[Gluster-users] glusterfs performance issues

Tue Jan 8 12:04:48 UTC 2013

On 1/7/13 8:06 PM, Stephan von Krawczynski wrote:
> Joe Julian <joe at julianfamily.org> wrote:
>> Your app wants to append to the file again. It calls stat on the file. 
>> Brick2 answers first stating that the file is 4k long. Your app seeks to 
>> 4k and writes. Now the data you wrote before is gone.
> 
> Forgive my ignorance, but it obvious that this implementation of a stat on a
> replicating fs is shit. Of course a stat should await _all_ returning local
> stats and should choose the stat of the _latest_ file version and note that
> the file needs self heal.

Ignorance is fine, but your rudeness is (still) unwelcome.  If O_APPEND is set,
that is passed through so we don't need a stat at all to ensure that data is
written at EOF.  If you actually do a stat/write combo without O_APPEND as Joe
suggests, then the there's an inherent race between those two separate
operations and the neither doing the stat on all replicas nor anything else in
POSIX (other than locking) will avoid it.  Your "obvious" answer is wrong.

> self-heal is no answer to this question. The only valid answer is choosing the
> _latest_ file version no matter if self heal is necessary or not.

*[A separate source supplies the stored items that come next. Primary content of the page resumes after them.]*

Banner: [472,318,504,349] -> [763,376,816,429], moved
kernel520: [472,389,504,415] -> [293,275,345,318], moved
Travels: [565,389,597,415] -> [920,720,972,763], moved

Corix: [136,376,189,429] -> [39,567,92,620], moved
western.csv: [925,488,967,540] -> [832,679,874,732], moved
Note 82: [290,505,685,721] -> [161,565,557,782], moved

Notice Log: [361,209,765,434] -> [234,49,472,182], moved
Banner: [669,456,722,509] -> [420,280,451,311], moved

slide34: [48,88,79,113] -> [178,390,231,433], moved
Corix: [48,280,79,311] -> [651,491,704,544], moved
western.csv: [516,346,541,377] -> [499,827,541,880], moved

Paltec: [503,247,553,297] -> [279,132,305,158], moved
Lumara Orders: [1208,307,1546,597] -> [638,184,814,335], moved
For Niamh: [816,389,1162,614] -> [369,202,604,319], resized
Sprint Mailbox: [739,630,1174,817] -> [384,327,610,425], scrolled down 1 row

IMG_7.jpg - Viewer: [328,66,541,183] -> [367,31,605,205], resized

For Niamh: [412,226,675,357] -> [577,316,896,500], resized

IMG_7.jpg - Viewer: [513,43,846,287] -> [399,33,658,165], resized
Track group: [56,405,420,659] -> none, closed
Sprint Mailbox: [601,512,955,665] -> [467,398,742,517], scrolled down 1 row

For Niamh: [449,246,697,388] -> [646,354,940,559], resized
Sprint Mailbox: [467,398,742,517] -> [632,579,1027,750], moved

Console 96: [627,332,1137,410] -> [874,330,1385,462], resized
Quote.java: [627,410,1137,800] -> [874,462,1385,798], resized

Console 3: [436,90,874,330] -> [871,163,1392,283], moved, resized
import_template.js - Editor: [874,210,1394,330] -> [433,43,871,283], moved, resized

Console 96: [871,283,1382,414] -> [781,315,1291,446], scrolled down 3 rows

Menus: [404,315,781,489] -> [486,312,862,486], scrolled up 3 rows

Timestamps are totally unreliable as a conflict resolution mechanism.  Even if
one were to accept the dependency on time synchronization, there's still the
possibility of drift as yet uncorrected by the synchronization protocol.  The
change logs used by self heal are the *only* viable solution here.  If you want
to participate constructively, we could have a discussion about how those
change logs should be set and checked, and whether a brick should be allowed to
respond to requests for a file between coming up and completion of at least one
self-heal check (Mario's example would be a good one to follow), but insisting
on even less reliable methods isn't going to help.